To accept or welcome one another comes at a cost, it responds warmly to the penitent, and is constantly looking to move up and make room to welcome others in the family. It is always inviting and including.
You’ll have spotted that the word welcome doesn’t necessarily appear in the verses as we read Romans 15v1-13. Instead, we have the word “accept” in some versions of the Bible and that’s a good translation. Like lots of the original words it’s hard to translate because it carries various meanings. The word means to take along, to take aside, to take as a companion, to welcome, and accept.
But what does it mean in practice? What does it look like to welcome or accept one another? It’s a word that speaks of warmth care and commitment. Let’s look at welcome in practice. Have a read of Acts 28. Paul is going to Rome to stand trial before Caesar, when a storm hits the boat he’s on. God rescues everyone from the shipwreck that follows just as he promised to Paul and they all make it eventually to shore, where we read: (2)“The islanders showed us unusual kindness. They built a fire and welcomed us all because it was raining and cold.”

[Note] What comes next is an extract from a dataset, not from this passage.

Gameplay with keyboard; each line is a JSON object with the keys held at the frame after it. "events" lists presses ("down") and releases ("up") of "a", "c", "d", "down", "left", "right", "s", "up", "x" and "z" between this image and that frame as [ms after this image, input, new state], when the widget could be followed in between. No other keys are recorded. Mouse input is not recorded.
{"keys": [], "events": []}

Can you picture it in your mind’s eye? These bruised, battered, bedraggled soldiers, prisoners and sailors after days in a tempestuous storm, and shipwreck making their way up the beach. And there the locals have made a fire to warm them and they make space around it to include these strangers. Welcome involves effort, it means making space for strangers, and it acts in ways that are unusually kind. It’s a warm welcome to the stranger that moves up and makes room.